TEXTO SELECCIONADO
____

Con los años vendrían los detallados testimonios de los reaparecidos, sobre todo del propio Calotti y de Emilse Moler, pero en el principio fue gracias al testimonio de Pablo Díaz ante la CONADEP (1984), a la investigación de Seoane y Núñez Ruiz (1985) y al filme de Olivera (1986), que pudimos saber lo que el grupo de los ocho padeció, primero en el Destacamento Policial de Arana, en La Plata, y luego en los infiernos del Pozo de Banfield. Es difícil leer o ver la crueldad calculada y minuciosa contra los muchachos: vendados todo el tiempo, recibieron al principio en Arana palizas salvajes y sesiones agotadoras de “picana” eléctrica para que “soltaran todo lo que sabían”, y aun en el caso de las chicas, violaciones continuas. En el Pozo de Banfield, en frías celdas mínimas, blanqueadas de cal, casi desnudos, atados y vendados casi todo el tiempo, con escasa alimentación, sin cambiarles los guardias nunca los escasos andrajos, dejándolos bañarse sólo una vez en tres meses, en el extremo del debilitamiento, su manera de defenderse contra el desamparo y el horror, era, en la triste solidaridad, hablarse, darse ánimos, cantar juntos, sostener la vaga luz de que tal vez pronto saldrían…
    El 28 de diciembre a Pablo Díaz lo “largan” –lo “blanquean”- de Banfield. A gritos los muchachos le desean suerte y le piden que no los olvide. Gracias a un guardia compasivo (“yo no te torturé”), pudo despedirse de María Claudia Falcone, de quien probablemente ya estaba enamorado. Le pidió que cuando salieran se hicieran novios. Ella sabía que saldría muerta; sólo pidió a Pablo que la recordara los 31 de diciembres. Hasta el 19 de noviembre de 1980, Pablo estuvo en la cárcel de la  comisaría de Valentín Alsina en Lanús. Salió con la condición de que nunca contaría nada. Pero no olvidó la promesa dada el 28 de diciembre de 1976 y fue de los primeros en dar su testimonio ante las CONADEP en 1984. Pablo se siguió preguntando con los años por qué sólo a él de los ocho no lo mataron.

____

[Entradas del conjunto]
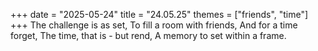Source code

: +++
date = "2025-05-24"
title = "24.05.25"
themes = ["friends", "time"]
+++
The challenge is as set,
To fill a room with friends,
And for a time forget,
The time, that is - but rend,
A memory to set within a frame.
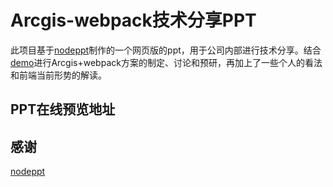# Arcgis-webpack技术分享PPT

此项目基于[nodeppt](https://github.com/ksky521/nodeppt)制作的一个网页版的ppt，用于公司内部进行技术分享。结合[demo](https://github.com/shooterRao/arcgis-webpack-vue)进行Arcgis+webpack方案的制定、讨论和预研，再加上了一些个人的看法和前端当前形势的解读。

## PPT在线预览地址

## 感谢

[nodeppt](https://github.com/ksky521/nodeppt)
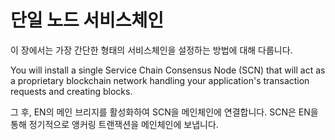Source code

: # 단일 노드 서비스체인 <a id="single-node-service-chain"></a>

이 장에서는 가장 간단한 형태의 서비스체인을 설정하는 방법에 대해 다룹니다.

You will install a single Service Chain Consensus Node (SCN) that will act as a proprietary blockchain network handling your application's transaction requests and creating blocks.

그 후, EN의 메인 브리지를 활성화하여 SCN을 메인체인에 연결합니다. SCN은 EN을 통해 정기적으로 앵커링 트랜잭션을 메인체인에 보냅니다. 

 
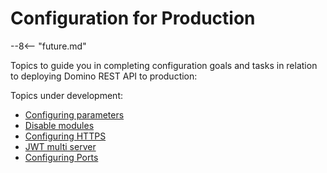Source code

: # Configuration for Production

--8<-- "future.md"

Topics to guide you in completing configuration goals and tasks in relation to deploying Domino REST API to production:

Topics under development:

- [Configuring parameters](configparam.md)
- [Disable modules](disablemodule.md)
- [Configuring HTTPS](httpsprod.md)
- [JWT multi server](jwtmultiserver.md)
- [Configuring Ports](prodports.md)
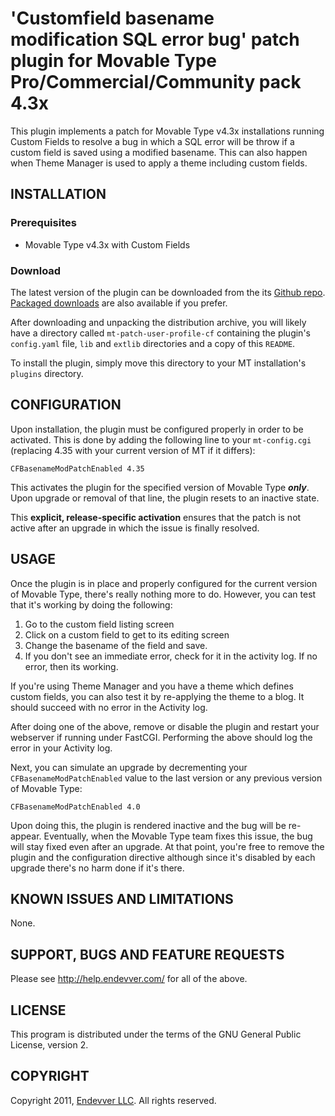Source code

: # 'Customfield basename modification SQL error bug' patch plugin for Movable Type Pro/Commercial/Community pack 4.3x #

This plugin implements a patch for Movable Type v4.3x installations running Custom Fields to resolve a bug in which a SQL error will be throw if a custom field is saved using a modified basename.  This can also happen when Theme Manager is used to apply a theme including custom fields.

## INSTALLATION ##

### Prerequisites ###

* Movable Type v4.3x with Custom Fields

### Download ###

The latest version of the plugin can be downloaded from the its
[Github repo][]. [Packaged downloads][] are also available if you prefer.

After downloading and unpacking the distribution archive, you will likely have
a directory called `mt-patch-user-profile-cf` containing the plugin's
`config.yaml` file, `lib` and `extlib` directories and a copy of this
`README`.

To install the plugin, simply move this directory to your MT installation's `plugins` directory.

[Github repo]: https://github.com/endevver/mt-patch-cf-save-sql-error
[Packaged downloads]:
 https://github.com/endevver/mt-patch-cf-save-sql-error/downloads

## CONFIGURATION ##

Upon installation, the plugin must be configured properly in order to be
activated. This is done by adding the following line to your `mt-config.cgi`
(replacing 4.35 with your current version of MT if it differs):

    CFBasenameModPatchEnabled 4.35

This activates the plugin for the specified version of Movable Type
***only***. Upon upgrade or removal of that line, the plugin resets to an
inactive state. 

This **explicit, release-specific activation** ensures that the
patch is not active after an upgrade in which the issue is finally resolved.

## USAGE ##

Once the plugin is in place and properly configured for the current version of
Movable Type, there's really nothing more to do. However, you can test that
it's working by doing the following:

   1. Go to the custom field listing screen
   2. Click on a custom field to get to its editing screen
   3. Change the basename of the field and save.
   4. If you don't see an immediate error, check for it in the activity log.
      If no error, then its working.

If you're using Theme Manager and you have a theme which defines custom fields, you can also test it by re-applying the theme to a blog.  It should succeed with no error in the Activity log.

After doing one of the above, remove or disable the plugin and restart your webserver if running under FastCGI.  Performing the above should log the error in your Activity log.

Next, you can simulate an upgrade by decrementing your
`CFBasenameModPatchEnabled` value to the last version or any previous version
of Movable Type:

    CFBasenameModPatchEnabled 4.0

Upon doing this, the plugin is rendered inactive and the bug will be
re-appear. Eventually, when the Movable Type team fixes this issue, the bug
will stay fixed even after an upgrade. At that point, you're free to remove
the plugin and the configuration directive although since it's disabled by
each upgrade there's no harm done if it's there.

<!--
-----------------------------------------------------------------------------
-->


## KNOWN ISSUES AND LIMITATIONS ##

None.

<!--
-----------------------------------------------------------------------------
-->

## SUPPORT, BUGS AND FEATURE REQUESTS ##

Please see <http://help.endevver.com/> for all of the above.

<!--
-----------------------------------------------------------------------------
-->

## LICENSE ##

This program is distributed under the terms of the GNU General Public License,
version 2.

<!--
-----------------------------------------------------------------------------
-->

## COPYRIGHT ##

Copyright 2011, [Endevver LLC](http://endevver.com). All rights reserved.


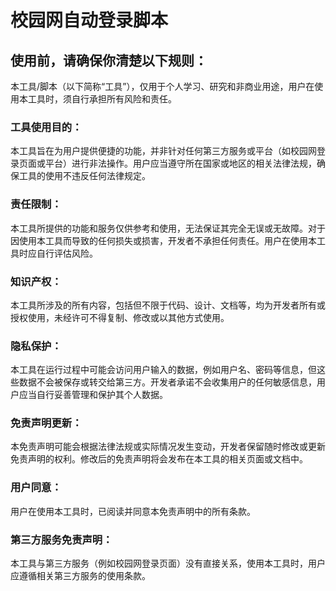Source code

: # 校园网自动登录脚本
## 使用前，请确保你清楚以下规则：

本工具/脚本（以下简称“工具”），仅用于个人学习、研究和非商业用途，用户在使用本工具时，须自行承担所有风险和责任。

### 工具使用目的：
本工具旨在为用户提供便捷的功能，并非针对任何第三方服务或平台（如校园网登录页面或平台）进行非法操作。用户应当遵守所在国家或地区的相关法律法规，确保工具的使用不违反任何法律规定。

### 责任限制：
本工具所提供的功能和服务仅供参考和使用，无法保证其完全无误或无故障。对于因使用本工具而导致的任何损失或损害，开发者不承担任何责任。用户在使用本工具时应自行评估风险。

### 知识产权：
本工具所涉及的所有内容，包括但不限于代码、设计、文档等，均为开发者所有或授权使用，未经许可不得复制、修改或以其他方式使用。

### 隐私保护：
本工具在运行过程中可能会访问用户输入的数据，例如用户名、密码等信息，但这些数据不会被保存或转交给第三方。开发者承诺不会收集用户的任何敏感信息，用户应当自行妥善管理和保护其个人数据。

### 免责声明更新：
本免责声明可能会根据法律法规或实际情况发生变动，开发者保留随时修改或更新免责声明的权利。修改后的免责声明将会发布在本工具的相关页面或文档中。

### 用户同意：
用户在使用本工具时，已阅读并同意本免责声明中的所有条款。

### 第三方服务免责声明：
本工具与第三方服务（例如校园网登录页面）没有直接关系，使用本工具时，用户应遵循相关第三方服务的使用条款。
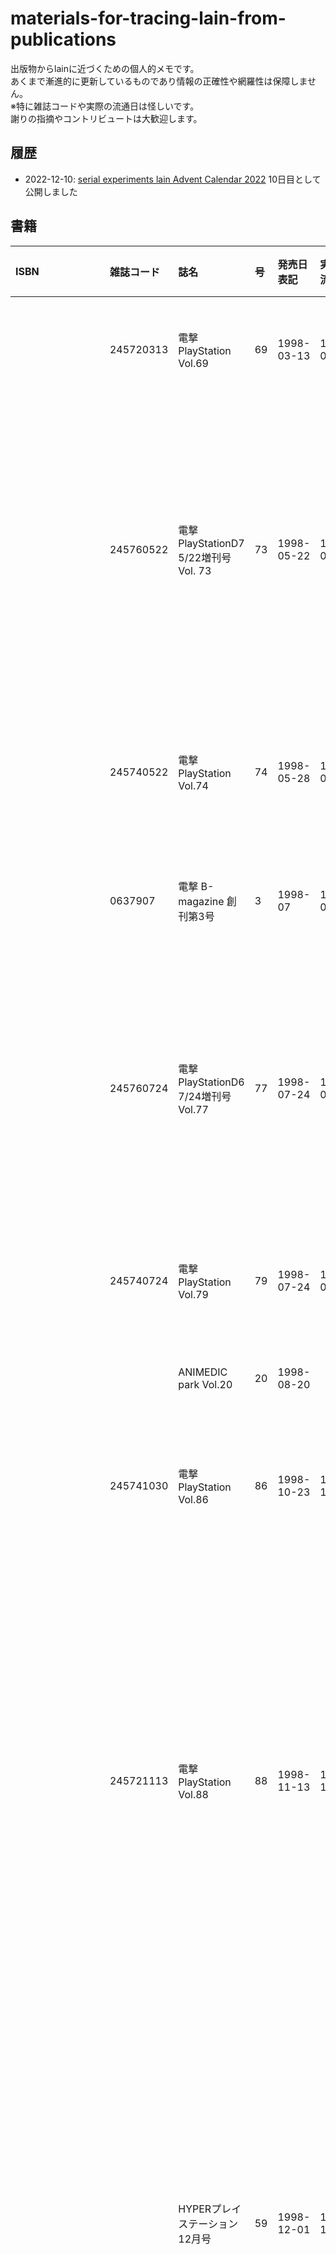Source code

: # materials-for-tracing-lain-from-publications


出版物からlainに近づくための個人的メモです。  
あくまで漸進的に更新しているものであり情報の正確性や網羅性は保障しません。  
※特に雑誌コードや実際の流通日は怪しいです。  
謝りの指摘やコントリビュートは大歓迎します。  

## 履歴
- 2022-12-10: [serial experiments lain Advent Calendar 2022](https://adventar.org/calendars/7355) 10日目として公開しました


## 書籍
|ISBN|雑誌コード|誌名|号|発売日表記|実際の流通日|ソース|掲載内容|
|:---|:---|:---|:---|:---|:---|:---|:---|
||245720313|電撃PlayStation Vol.69|69|1998-03-13|1998-02-25|[書籍ページ](https://www.kadokawa.co.jp/product/199978000205/)|表紙: lain掲載情報<br>目次: lain掲載情報<br>pp. 16-17: pslain企画独占公開|
||245760522|電撃PlayStationD7 5/22増刊号 Vol. 73|73|1998-05-22|1998-04-13|[書籍ページ](https://www.kadokawa.co.jp/product/199978000224/)|表紙: lain掲載情報<br>目次: lain掲載情報<br>pp. 36-37: pslain企画紹介 発売予定(6月) ジャンル(AVG) <br>p. 80: Vol.74のlain掲載情報<br>P. 82: 付録CD内容紹介<br>付録CD: 放映中のpslainCM|
||245740522|電撃PlayStation Vol.74|74|1998-05-28|1998-04-22|[書籍ページ](https://www.kadokawa.co.jp/product/199978000209/)|目次: lain掲載情報<br>pp. 96-97: pslainシステム概要公開 ポスター抽選プレゼント 発売予定(秋) ジャンル(ETC)|
||0637907|電撃 B-magazine 創刊第3号|3|1998-07|1998-06-08|[書籍ページ](https://www.kadokawa.co.jp/product/199978000003/)|表紙: lain掲載情報<br>pp. 10-11: lainアニメ紹介 pslainデザインのイラスト|
||245760724|電撃PlayStationD6 7/24増刊号 Vol.77|77|1998-07-24|1998-06-11|[書籍ページ](https://www.kadokawa.co.jp/product/199978000225/)|表紙: lain掲載情報<br>目次: lain掲載情報<br>pp. 68-69: 付録CD内容紹介 インターフェイス、アニメ、声優の雑誌考察 発売予定(秋) ジャンル(ETC)<br>付録CD: pslainオリジナルムービー|
||245740724|電撃PlayStation Vol.79|79|1998-07-24|1998-07-08|[書籍ページ](https://www.kadokawa.co.jp/product/199978000213/)|pp. 148-149: pslain見開き広告 発売予定(9月)<br>広告索引: パイオニアLDC|
|||ANIMEDIC park Vol.20|20|1998-08-20|||ページ不明: lainアニメ声優インタビュー 声優写真|
||245741030|電撃PlayStation Vol.86|86|1998-10-23|1998-10-07|[書籍ページ](https://www.kadokawa.co.jp/product/199978000218/)|目次: lain掲載情報<br>p. 176: pslainサンプルロム紹介 発売予定(11月12日) ジャンル(ETC)|
||245721113|電撃PlayStation Vol.88|88|1998-11-13|1998-10-21|[書籍ページ](https://www.kadokawa.co.jp/product/199978000219/)|目次: lsin掲載情報<br>p. 112: pslain広告 発売予定(11月)<br>p. 117: pslainレビュー 発売予定(11月12日) ジャンル(ETC)<br>p. 121: lain読者投稿イラスト(ペルソナレイン)<br>p. 122: pslain攻略本発売告知(11月12日発売予定)<br>p. 213: pslain攻略本発売告知<br>付録: pslainのPlayStationメモリーカード向けシール|
|||HYPERプレイステーション 12月号|59|1998-12-01|1998-11-01||目次: lain掲載情報<br>p. 59: ハイパーレビュー対象リスト<br>p. 64: pslainレビュー 注目度チェック 発売予定(11月12日) ジャンル(育成シュミレーション)<br>pp. 194-195: pslain開発者インタビュー(上田耕行、中原順志、高橋吏、安倍吉俊) 発売予定(11月12日) ジャンル(サイコストレッチウェア)|
||262531120|ファミ通 1998年11月20日号||1998-11-20|1998-11-06|[書籍ページ](https://www.kadokawa.co.jp/product/200600001806/)|ページ不明: pslain広告 発売予定(11月)|
||245741127|電撃PlayStation Vol.89|89|1998-11-27|1998-10-11|[書籍ページ](https://www.kadokawa.co.jp/product/199978000220/)|目次: lain掲載情報<br>pp. 90-91: pslainゲーム紹介 発売予定(11/26) ジャンル(ETC)<br>p. 112: lain読者投稿イラスト(岩倉玲音)<br>p. 195: pslain広告 発売予定(11/26)|
|9784073100836||ｓｅｒｉａｌ　ｅｘｐｅｒｉｍｅｎｔｓ　ｌａｉｎ　公式ガイド|||1998-11-26|[書籍ページ](https://www.kadokawa.co.jp/product/199978310083/)||
||263621211|ファミ通PS 1998年12月11日号||1998-12-11|1998-11-27|[書籍ページ](https://www.kadokawa.co.jp/product/200600001988/)|目次: lain掲載情報<br>p. 38: pslainクロスレビュー<br>p. 44: pslainゲーム紹介 発売日(発売中) ジャンル(シミュレーション)|
|||HYPERプレイステーションRe-mix 12月号|21|1998-12-16|||p. 62: 絶対おススメこの10タイトル!!対象リスト<br>p. 64: pslainレビュー 発売日(発売中) ジャンル(サイコストレッチウェア)|
||245741225|電撃PlayStation Vol.92||1998-12-25|1998-12-09|[書籍ページ](https://www.kadokawa.co.jp/product/199978000222/)|付録: pslainのPlayStationメモリーカード向けシール|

____

TAREAS Y EJERCICIOS
a - Explica en una a tres oraciones con qué propósito, según el texto sobre el grupo de los ocho, se sometió a los muchachos en Arana a palizas y sesiones de "picana" eléctrica.
b - Continúa el texto sobre el grupo de los ocho a partir de su última oración.
Las entradas no intervienen en esto.

RESPUESTAS POR TAREA
a - Según el texto, las palizas salvajes y las sesiones agotadoras de "picana" eléctrica en el Destacamento Policial de Arana tenían como fin que los muchachos "soltaran todo lo que sabían".

b -
Suele darse que un libro o un filme, sirvan para recuperar momentos terribles de la historia inmediata y despertar la indignación; este fue el caso de La Noche de los lápices. En el libro todos ocupan un lugar más o menos destacado, pero en el filme quienes sobresalen son Pablo Díaz y María Claudia Falcone, tal vez porque Pablo fue el único testigo y porque intervino en el guión, y porque entre ambos se fue creando, como contraste a tanto horror, en ese tiempo sin tiempo de la cárcel, un amor a la vez muy próximo y tristemente lejano. Baste citar el fragmento de un poema donde Pablo la evoca en 1985: “La voz es un reclamo de amor y un instante duro./ Pero las manos no pierden el momento de tus manos./ ¿Dónde estás, en qué tiempo, en qué mundo te encuentro?/ ¿Hasta dónde estiro la mirada para verte?/ Si me dieras una señal, el próximo 31 de diciembre llegaría hasta vos. (…) Pero no dejes de volver a lo que soñamos”.  Todo eso, y desde luego sus brevísimos 16 años, su destellante inteligencia, su compromiso social y la actitud de los padres, en especial de Nelva Méndez de Falcone, hace de María Claudia la figura más dramáticamente querible del grupo. No puede soslayarse asimismo la actuación de Vita Escardo representándola en el filme de Héctor Olivera.

No sabemos exactamente cuándo, al parecer principios de enero de 1977, pero los siete adolescentes del grupo que quedaron en el Pozo de Banfield –lo averiguó la señora Falcone- fueron fusilados en “el subsuelo de la Jefatura de la Policía Bonaerense”, situada en calle 2 entre 51 y 53; de sus cuerpos no volvió a saberse.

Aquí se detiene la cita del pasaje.